BEGIN Text
Many nightclub and recording artists also made Soundies, including Harry "The Hipster" Gibson, Benny Fields, Frances Faye, Gloria Parker, Charles Magnante, Milton DeLugg, and Gus Van. In the mid-1940s, during a moratorium imposed by James Petrillo of the musicians' union, Soundies resorted to filming nonmusical vaudeville acts, featuring exotic dancers Sally Rand and Faith Bacon, animal acts, acrobats, impressionists, and jugglers.
Beginning in 1941, Soundies experimented with expanding its format, and filmed comedy Soundies with Our Gang actor Carl "Alfalfa" Switzer, Broadway comic Willie Howard, dialect comedians Smith and Dale, Harry Langdon, Snub Pollard, and The Keystone Kops. Most of these films were nonmusical, and were not as well received as the musical Soundies. Soundies abandoned the comedy-sketch idea, but continued to produce filmed versions of comic novelty songs.
More than 1,800 Soundies minimusicals were made, many of which have been released on home video. The Soundies films were regularly described and reviewed in the entertainment and music trade publications, such as Billboard.
Success, then readjustment
During their first year, the Soundies made millions of dollars (in dimes). However, in late 1941, the federal government restricted the use of rubber and precious metals, prioritizing these resources for military use during wartime. This meant that Mills Novelty could no longer build and sell Panoram machines, and had to confine its activities to keeping the existing projectors supplied with films. Soundies became strictly a production company, dedicated to making its own musical shorts.
END Text
Work to complete:
[A] Using the text about Soundies, explain in one to three sentences why Mills Novelty stopped building and selling Panoram machines.
[B] Carry on the text about Soundies from its last sentence.
BEGIN Data block
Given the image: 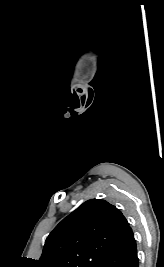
END Data block
Results for the exercise:
[A] In late 1941, the federal government restricted the use of rubber and precious metals so that these resources could go to the military during wartime. Without them, Mills Novelty could no longer make the Panoram machines and could only keep the existing projectors supplied with films.

[B]
For today's filmmakers and archivists, Soundies are known for preserving rare performances of African-American artists who had fewer opportunities to perform in mainstream films. Artists such as The Ink Spots, Fats Waller, Duke Ellington, Louis Jordan, Sister Rosetta Tharpe, Dorothy Dandridge, Big Joe Turner, Bob Howard, Billy Eckstine, Count Basie, The Mills Brothers, Herb Jeffries, Cab Calloway, Meade Lux Lewis, Lena Horne, Louis Armstrong, Nat King Cole, and Stepin Fetchit all made Soundies (a handful of whom were excerpted from longer theatrical films).
The Soundies Distributing Corporation of America remained active until 1947. With commercial television developing rapidly, the Soundies machines and films became obsolete. Almost all of the Panoram jukeboxes were either junked or modified into self-service "peepshow" machines, although the remaining Panorams are in the hands of collectors and are occasionally offered for sale. The library of 1,800 Soundies films was sold to home-movie companies Castle Films and Official Films, then to syndicated television, and ultimately to home video (via England's Charly Records).
Telescriptions and Scopitones
The Soundies concept was revived in 1951 by producer Louis D. Snader. Radio stations relied on transcriptions—recorded musical performances. Snader brought the idea to television with films, which he called "Snader Telescriptions." Snader hired dozens of pop-music acts and vaudeville performers, many of whom had already appeared in Soundies, to star in his new films. Snader Telescriptions are often confused with Soundies because of their similarity in length and personnel.
In 1958, the original Soundies "jukebox" concept was revived by French company Cameca as Scopitone. Similar to Soundies, Scopitones are short musical films designed to be played on a specially designed coin-operated jukebox, but with new technical improvements - color and high-fidelity sound. Scopitones were printed on color 16 mm film with magnetic sound instead of Soundies' optical sound. By the mid-1960s, Scopitone jukeboxes had spread across England and the United States.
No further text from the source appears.